### [AUFGABENSTELLUNG]
Gib den Abschnitt des Urteilsauszugs erneut wieder, beginnend bei "Das Oberlandesgericht hat" und weiter bis einschließlich "aufrecht halten ließ.". Benenne dabei "Oberlandesgericht" in "Berufungsgericht" um.

### [ZITIERTE PASSAGE]
***
Das Oberlandesgericht hat also, indem es den Legitimationspunkt schon auf Grund der allgemeinen Befugnisse des V. als Konsuls für geordnet annahm, gegen den §. 83 Abs. 1 C.P.O., bezw. gegen die die Stellung der Konsuln regelnden Sätze des internationalen Rechtes verstoßen, sodaß das angefochtene Urteil der Aufhebung unterlag, da sich die Entscheidung auch nicht etwa aus anderen Gründen aufrecht halten ließ.

In dieser Beziehung kam es noch auf die Beurteilung der von V. in der ersten Instanz vorgelegten Urkunden an, auf welche das Oberlandesgericht einzugehen von seinem Standpunkte aus keinen Anlaß hatte. Zunächst lag kein Bedenken vor, den V. mit diesen Urkunden überhaupt noch zuzulassen, obgleich er sie erst im Termine vom 17. Mai 1883 vorgelegt hatte, während die vom Landgerichte im Beschlusse vom 18. Dezember 1882 gesetzte Frist schon mit dem 18. April 1883 abgelaufen war. Denn ganz ohne Grund haben sich die Kläger hiergegen auf den §. 209 Abs. 1 C.P.O. berufen, wonach die gesetzlichen Folgen einer Versäumung regelmäßig von selbst eintreten. Es ist eben nirgends im Gesetze vorgeschrieben, daß die gesetzliche Folge der Versäumung einer nach Maßgabe von §. 54 Abs. 2 oder von §. 85 Abs. 1 C.P.O. bestimmten Frist in der Ausschließung mit der betreffenden Legitimation bestehe. In Wirklichkeit hat eine solche Frist nur die Bedeutung, daß demjenigen, dem die Beschaffung der Legitimation auferlegt ist, kein Recht darauf zusteht, daß nach Ablauf der Frist noch länger abgewartet werde, ob er die Legitimation werde beschaffen können oder nicht.

Die Legitimation des Generalkonsuls V. hat hergestellt werden sollen durch eine am 31. Dezember 1879 von dem damaligen "obersten Chef" der peruanischen Republik, Nicolas de Pierola, unter Gegenzeichnung seines Ministers der auswärtigen Angelegenheiten dem damaligen peruanischen Gesandten für Frankreich und England, T. S., erteilte Bestallung oder Vollmacht, durch welche demselben die Vertretung des Staates Peru für ganz Europa in allen Guano, Salpeter und Kredit betreffenden Angelegenheiten übertragen wird, in Verbindung mit einer von S. dem V. zugesandten Urkunde vom 12. Februar 1881, worin er den letzteren für Hamburg zu seinem "Vertreter und Repräsentanten" in den eben erwähnten Angelegenheiten der peruanischen Republik ernennt, insbesondere auch mit der Befugnis, das Interesse derselben vor Gericht wahrzunehmen. Die Echtheit dieser Urkunden, die sich als öffentliche darstellen, ist nicht bestritten.
***
### [DATENSATZ]
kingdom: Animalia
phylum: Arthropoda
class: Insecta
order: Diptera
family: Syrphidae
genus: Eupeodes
***
### [LÖSUNG]
Das Berufungsgericht hat also, indem es den Legitimationspunkt schon auf Grund der allgemeinen Befugnisse des V. als Konsuls für geordnet annahm, gegen den §. 83 Abs. 1 C.P.O., bezw. gegen die die Stellung der Konsuln regelnden Sätze des internationalen Rechtes verstoßen, sodaß das angefochtene Urteil der Aufhebung unterlag, da sich die Entscheidung auch nicht etwa aus anderen Gründen aufrecht halten ließ.